Electronic design automation data
- Opening Delimiter -
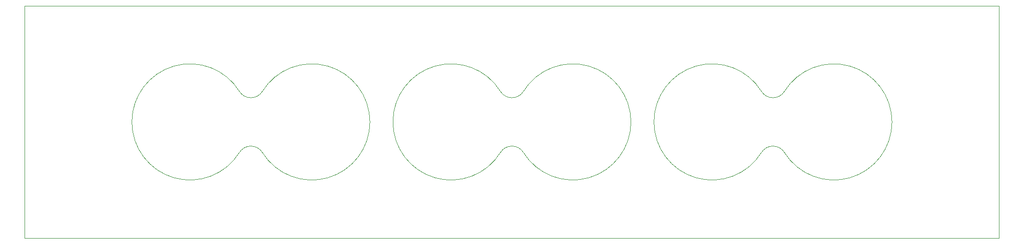
<source format=gbr>
%TF.GenerationSoftware,KiCad,Pcbnew,8.0.4+dfsg-1*%
%TF.CreationDate,2025-04-01T21:10:26+02:00*%
%TF.ProjectId,nixie-top,6e697869-652d-4746-9f70-2e6b69636164,rev?*%
%TF.SameCoordinates,Original*%
%TF.FileFunction,Profile,NP*%
%FSLAX46Y46*%
G04 Gerber Fmt 4.6, Leading zero omitted, Abs format (unit mm)*
G04 Created by KiCad (PCBNEW 8.0.4+dfsg-1) date 2025-04-01 21:10:26*
%MOMM*%
%LPD*%
G01*
G04 APERTURE LIST*
%TA.AperFunction,Profile*%
%ADD10C,0.100000*%
%TD*%
G04 APERTURE END LIST*
D10*
X88483014Y-79500000D02*
G75*
G02*
X107000001Y-74200000I10016986J1D01*
G01*
X110999999Y-74200000D02*
G75*
G02*
X107000001Y-74200000I-1999999J1200000D01*
G01*
X174516985Y-79500000D02*
G75*
G02*
X155999997Y-84800001I-10016987J0D01*
G01*
X200999999Y-74200000D02*
G75*
G02*
X197000001Y-74200000I-1999999J1200000D01*
G01*
X106999999Y-84800000D02*
G75*
G02*
X88483014Y-79500000I-8500000J5299999D01*
G01*
X133483014Y-79500000D02*
G75*
G02*
X152000001Y-74200000I10016986J1D01*
G01*
X155999999Y-74200000D02*
G75*
G02*
X152000001Y-74200000I-1999999J1200000D01*
G01*
X151999999Y-84800000D02*
G75*
G02*
X133483013Y-79500000I-8500000J5300001D01*
G01*
X156000000Y-74200000D02*
G75*
G02*
X174516983Y-79500000I8499999J-5299999D01*
G01*
X201000000Y-74200000D02*
G75*
G02*
X219516983Y-79500000I8499999J-5299999D01*
G01*
X238000000Y-59500000D02*
X238000000Y-79500000D01*
X238000000Y-99500000D02*
X70000000Y-99500000D01*
X238000000Y-79500000D02*
X238000000Y-99500000D01*
X70000000Y-59500000D02*
X238000000Y-59500000D01*
X219516985Y-79500000D02*
G75*
G02*
X200999997Y-84800001I-10016987J0D01*
G01*
X196999999Y-84800000D02*
G75*
G02*
X178483013Y-79500000I-8500000J5300001D01*
G01*
X111000000Y-74200000D02*
G75*
G02*
X129516983Y-79500000I8499999J-5299999D01*
G01*
X107000000Y-84800000D02*
G75*
G02*
X110999998Y-84800000I1999999J-1199999D01*
G01*
X178483014Y-79500000D02*
G75*
G02*
X197000001Y-74200000I10016986J1D01*
G01*
X152000000Y-84800000D02*
G75*
G02*
X155999998Y-84800000I1999999J-1199999D01*
G01*
X129516985Y-79500000D02*
G75*
G02*
X110999997Y-84800001I-10016987J0D01*
G01*
X70000000Y-99500000D02*
X70000000Y-79500000D01*
X70000000Y-79500000D02*
X70000000Y-59500000D01*
X197000000Y-84800000D02*
G75*
G02*
X200999998Y-84800000I1999999J-1199999D01*
G01*
M02*

</source>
- Closing Delimiter -
Report each line in the data that holds the word "dfsg".

=== ANSWER BOX ===
%TF.GenerationSoftware,KiCad,Pcbnew,8.0.4+dfsg-1*%
G04 Created by KiCad (PCBNEW 8.0.4+dfsg-1) date 2025-04-01 21:10:26*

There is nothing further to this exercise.